Say you sell two products: the Time Tracker 3000 and the Task List 400, a to-do list application. When somebody thinks of something they need to do, they store it in the Task List 400. Later on, they can prioritize their tasks, split them up into sub tasks, track their progress and smugly mark off the tasks as done.
Let’s say the Time Tracker 3000 has no competitors, but the Task List 400 has plenty. Your customers will judge your Time Tracker 3000 price on how you’ve priced the Task List 400. Charge a reasonable $25 for your to-do list application and customers will take your word that $300 is a good price for the Time Tracker 3000. Charge $1000 for the first app, and they’ll assume you’re fleecing them on the new one too.
If your product is unique, and customers can find no reference points or signposts, then you have a chance to set your customers expectations, and define their perceptions. If you tell your customers that the Time Tracker 3000 is worth $300, then the odds are they’ll believe you. We’ve already seen how Microsoft did that with the first version of MS-DOS.

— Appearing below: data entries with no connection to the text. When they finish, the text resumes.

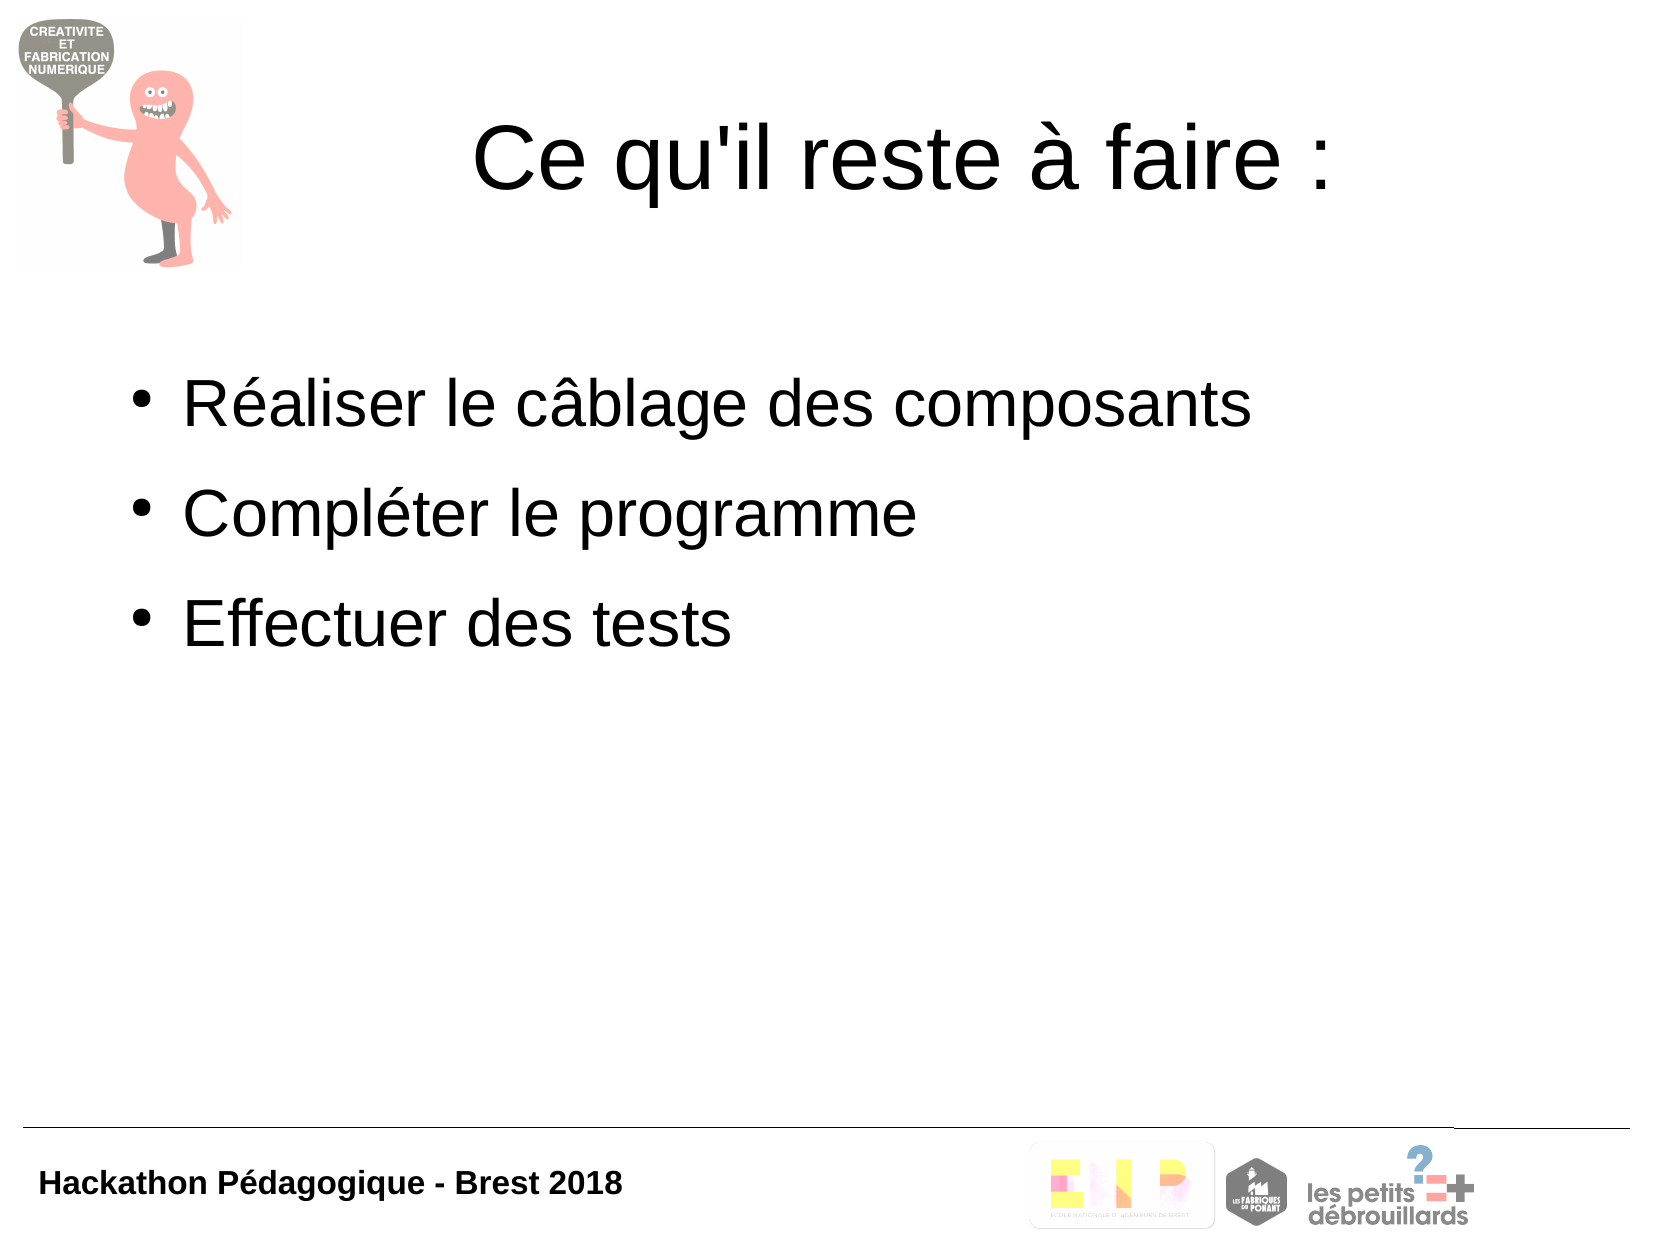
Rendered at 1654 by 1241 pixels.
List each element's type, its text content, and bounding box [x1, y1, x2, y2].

picture [15, 18, 243, 269]
list Réaliser le câblage des composants Compléter le programme Effectuer des tests [94, 360, 1583, 1027]
text_box Hackathon Pédagogique - Brest 2018 [23, 1157, 945, 1210]
picture [1308, 1145, 1474, 1225]
picture [1015, 1127, 1287, 1241]
title Ce qu'il reste à faire : [236, 49, 1571, 257]
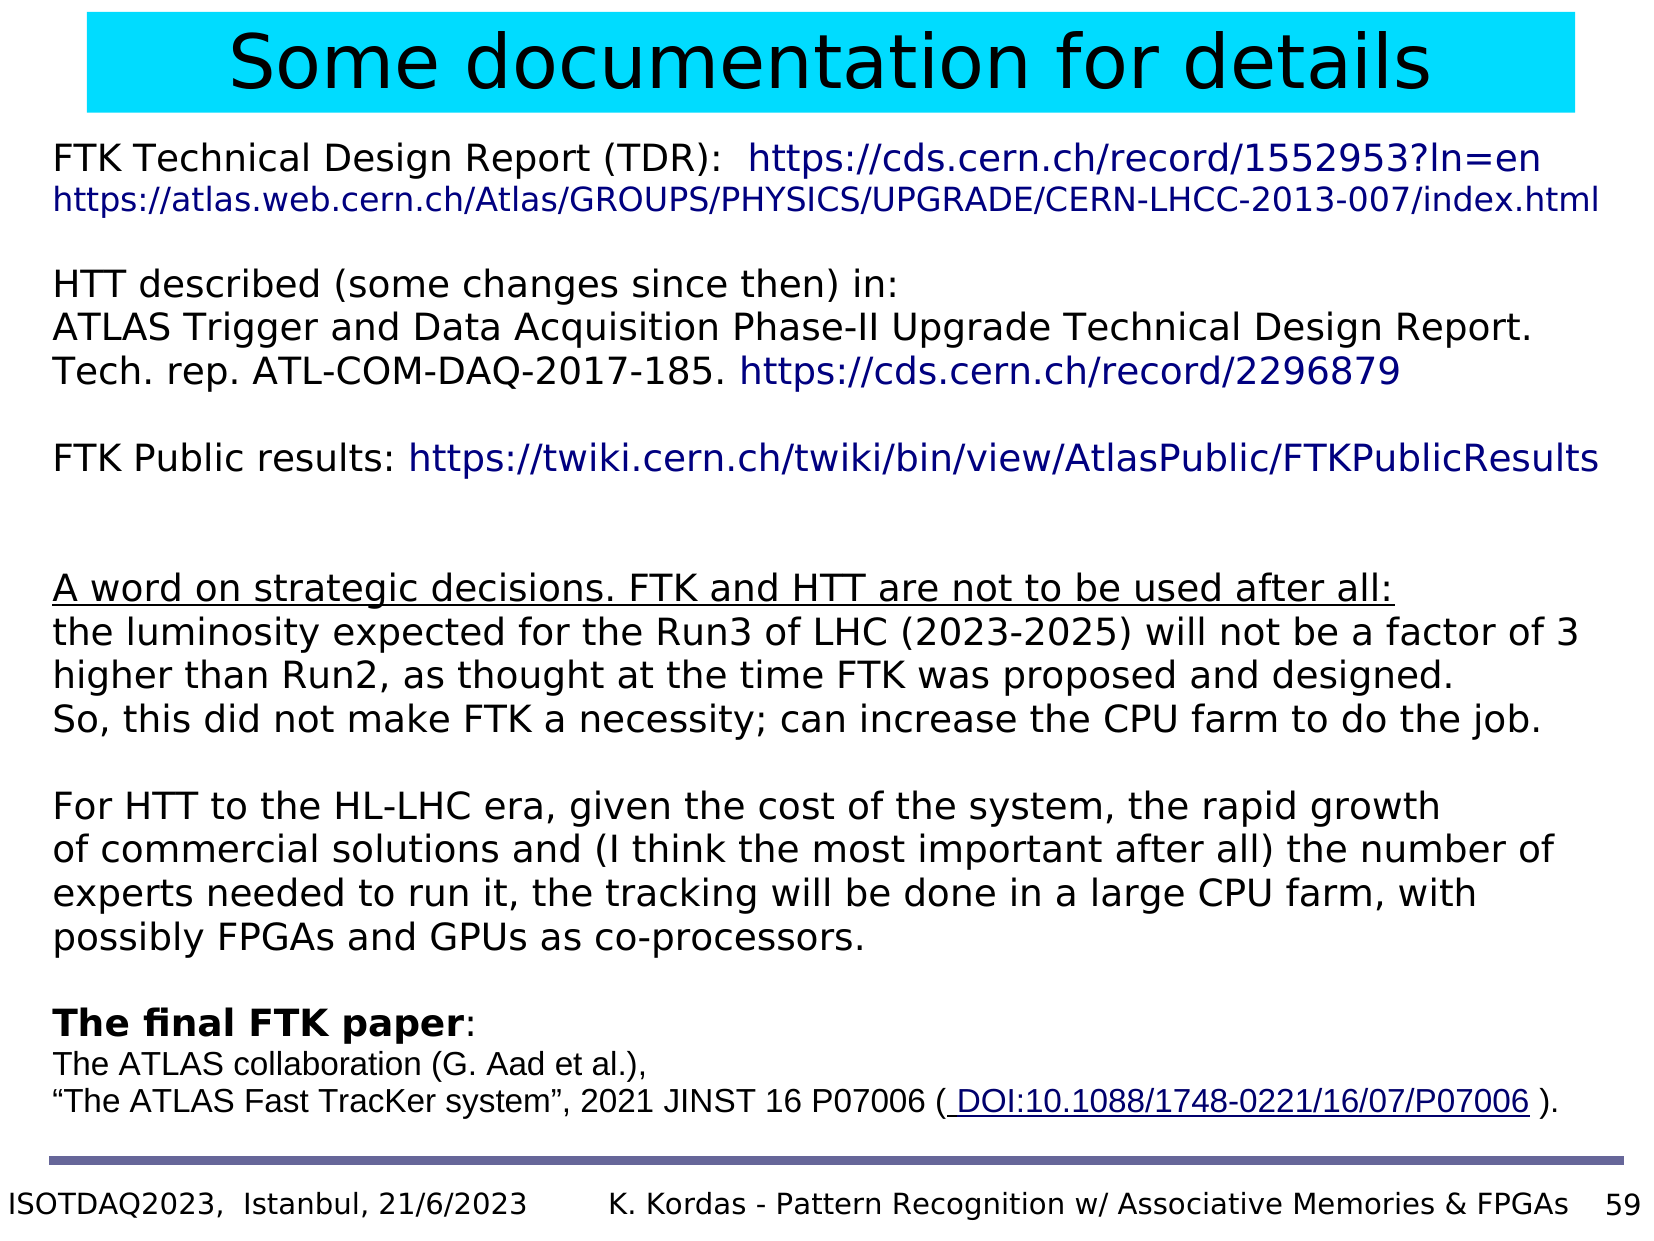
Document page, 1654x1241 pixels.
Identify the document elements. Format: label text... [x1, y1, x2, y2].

title Some documentation for details [86, 11, 1576, 113]
text_box FTK Technical Design Report (TDR): https://cds.cern.ch/record/1552953?ln=en https://atlas.web.cern.ch/Atlas/GROUPS/PHYSICS/UPGRADE/CERN-LHCC-2013-007/index.html HTT described (some changes since then) in: ATLAS Trigger and Data Acquisition Phase-II Upgrade Technical Design Report. Tech. rep. ATL-COM-DAQ-2017-185. https://cds.cern.ch/record/2296879 FTK Public results: https://twiki.cern.ch/twiki/bin/view/AtlasPublic/FTKPublicResults A word on strategic decisions. FTK and HTT are not to be used after all: the luminosity expected for the Run3 of LHC (2023-2025) will not be a factor of 3 higher than Run2, as thought at the time FTK was proposed and designed. So, this did not make FTK a necessity; can increase the CPU farm to do the job. For HTT to the HL-LHC era, given the cost of the system, the rapid growth of commercial solutions and (I think the most important after all) the number of experts needed to run it, the tracking will be done in a large CPU farm, with possibly FPGAs and GPUs as co-processors. The final FTK paper: The ATLAS collaboration (G. Aad et al.), “The ATLAS Fast TracKer system”, 2021 JINST 16 P07006 ( DOI:10.1088/1748-0221/16/07/P07006 ). [37, 129, 1634, 1153]
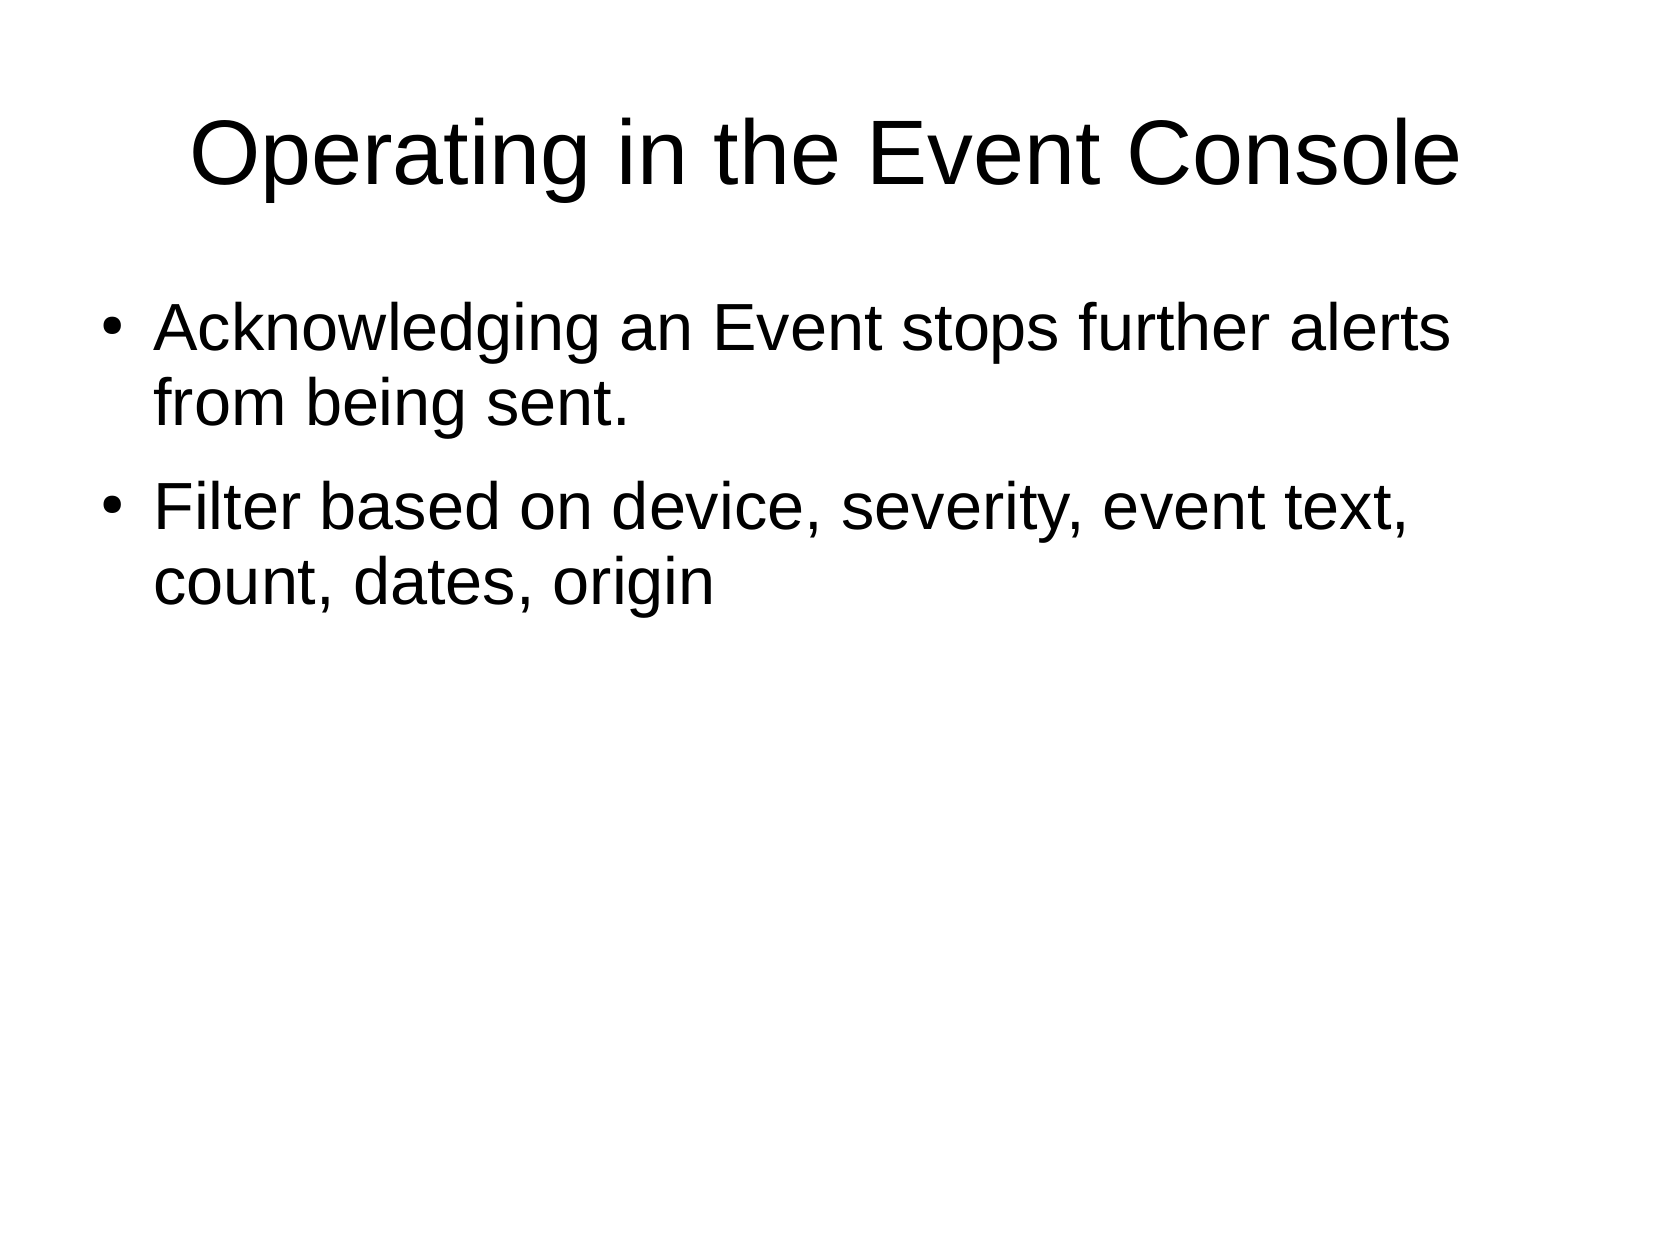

If you have competitors in your market, then your customers will be more conscious of cost, but if your product creates a new category, then early adopters are less likely to be price sensitive. If you can create a teleporter, a brand new category of product, that will beam you, unharmed, from New York to Paris then not only can you define your price, but you can also raise your price from $20,000 to $25,000 and people will still buy it. But if you create a car, a new product within a category that already exists, and increase your price from $20,000 to $25,000 then your sales will suffer.